PROVIDED INFORMATION:

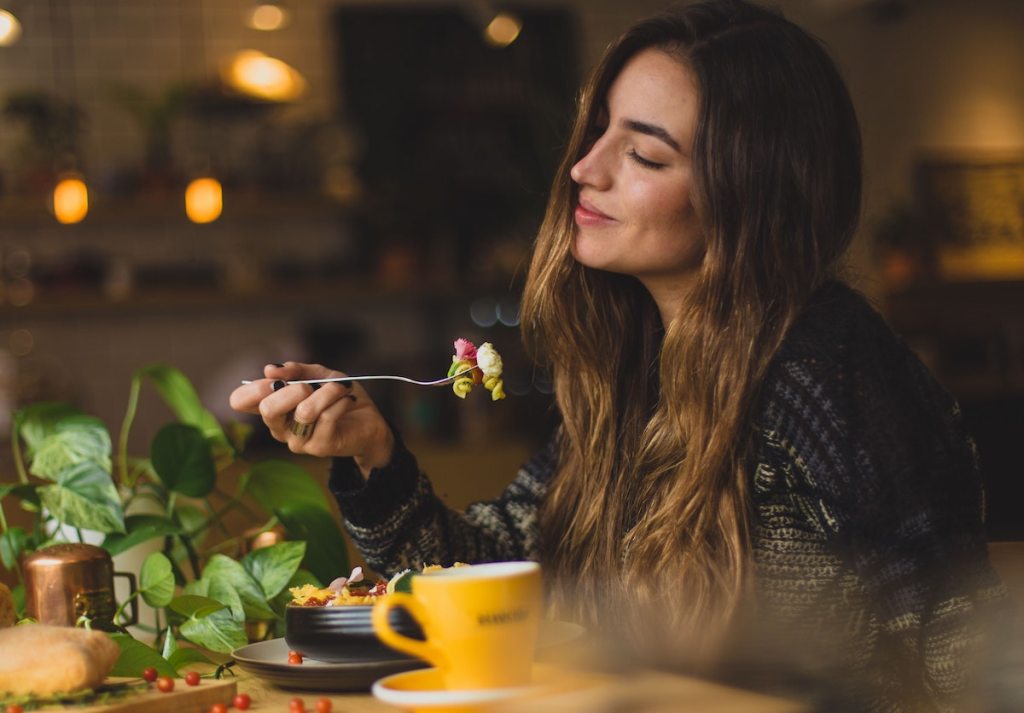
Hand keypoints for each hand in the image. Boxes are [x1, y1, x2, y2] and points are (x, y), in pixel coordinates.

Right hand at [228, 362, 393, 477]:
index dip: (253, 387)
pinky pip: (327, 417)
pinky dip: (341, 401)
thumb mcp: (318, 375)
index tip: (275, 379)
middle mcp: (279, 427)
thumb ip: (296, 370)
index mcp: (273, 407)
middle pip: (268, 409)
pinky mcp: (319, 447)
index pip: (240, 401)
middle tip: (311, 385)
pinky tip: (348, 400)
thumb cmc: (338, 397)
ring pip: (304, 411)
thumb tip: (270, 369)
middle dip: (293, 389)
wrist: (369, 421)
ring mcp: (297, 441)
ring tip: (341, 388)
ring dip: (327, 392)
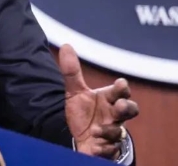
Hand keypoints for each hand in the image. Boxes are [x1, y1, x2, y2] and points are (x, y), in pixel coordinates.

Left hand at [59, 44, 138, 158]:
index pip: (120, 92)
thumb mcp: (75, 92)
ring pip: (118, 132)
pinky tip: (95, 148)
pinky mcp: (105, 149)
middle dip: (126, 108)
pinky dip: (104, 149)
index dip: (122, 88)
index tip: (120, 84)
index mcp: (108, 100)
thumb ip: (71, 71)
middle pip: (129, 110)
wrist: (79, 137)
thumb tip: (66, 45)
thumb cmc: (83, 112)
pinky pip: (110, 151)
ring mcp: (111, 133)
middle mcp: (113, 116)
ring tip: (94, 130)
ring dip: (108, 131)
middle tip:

WORK TASK:
The material above holds pictures; leave them out and set down exactly the lines from the line with "index tip: (275, 379)" to the line with "Left hand at", both included.

ANSWER SECTION:
index tip: (275, 379)
middle mcp: (279, 427)
thumb ip: (296, 370)
index mcp: (273, 407)
middle pip: (268, 409)
pinky mcp: (319, 447)
index pip: (240, 401)
middle tip: (311, 385)
pinky tip: (348, 400)
thumb cmc: (338, 397)
ring pip: (304, 411)
thumb tip: (270, 369)
middle dip: (293, 389)
wrist: (369, 421)
ring mcp: (297, 441)
ring tip: (341, 388)
ring dip: (327, 392)
Hand keypoints for each hand in the image. Boxes are [x1, y1, x2, y2] and points are (x, y), in pixel coordinates.

Left hand at [59, 44, 138, 158]:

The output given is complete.